Tyrannosorus pinicola

Scientific classification
- Kingdom: Fungi
- Division: Ascomycota
- Class: Dothideomycetes
- Order: incertae sedis
- Family: incertae sedis
- Genus: Tyrannosorus Untereiner & Malloch
- Type species: Tyrannosorus pinicola (Petrini & P.J. Fisher) Unter. & Malloch

= Tyrannosorus pinicola =

Species of fungus

Tyrannosorus is a genus of fungi in the class Dothideomycetes. The relationship of this taxon to other taxa within the class is unknown (incertae sedis). A monotypic genus, it contains the single species Tyrannosorus pinicola. The genus was first formally described by Untereiner & Malloch, although the species was previously described by others.
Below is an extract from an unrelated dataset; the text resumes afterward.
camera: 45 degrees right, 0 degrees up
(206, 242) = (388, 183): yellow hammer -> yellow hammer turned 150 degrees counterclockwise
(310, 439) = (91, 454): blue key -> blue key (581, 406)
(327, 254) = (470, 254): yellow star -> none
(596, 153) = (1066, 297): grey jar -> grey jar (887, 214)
It takes its name, meaning "despotic heap", from its ascomata, which have long and sharp spines, presumably to deter small animals.

T. pinicola's anamorph was previously falsely described as a member of the Helicodendron genus due to its helical conidia, which coiled 5-6 times, or less so in older cultures. T. pinicola may have convergently evolved similar spore morphology to Helicodendron due to occupying an aero-aquatic niche, where the helicoid spores trap an air pocket that enables flotation of spores in aquatic environments.

== Description ==
T. pinicola's ascomata are dark-brown to black, and occur solitarily. The ascomata are between pear-shaped (pyriform) and egg-shaped (ovate). They have ostioles and sharp-pointed setae, which give the genus Tyrannosorus its name. The asci are enclosed in a double wall (bitunicate), the inner of which is thickened, and taper towards the base. The ascospores come in pairs of cells and are brown with indistinct striae.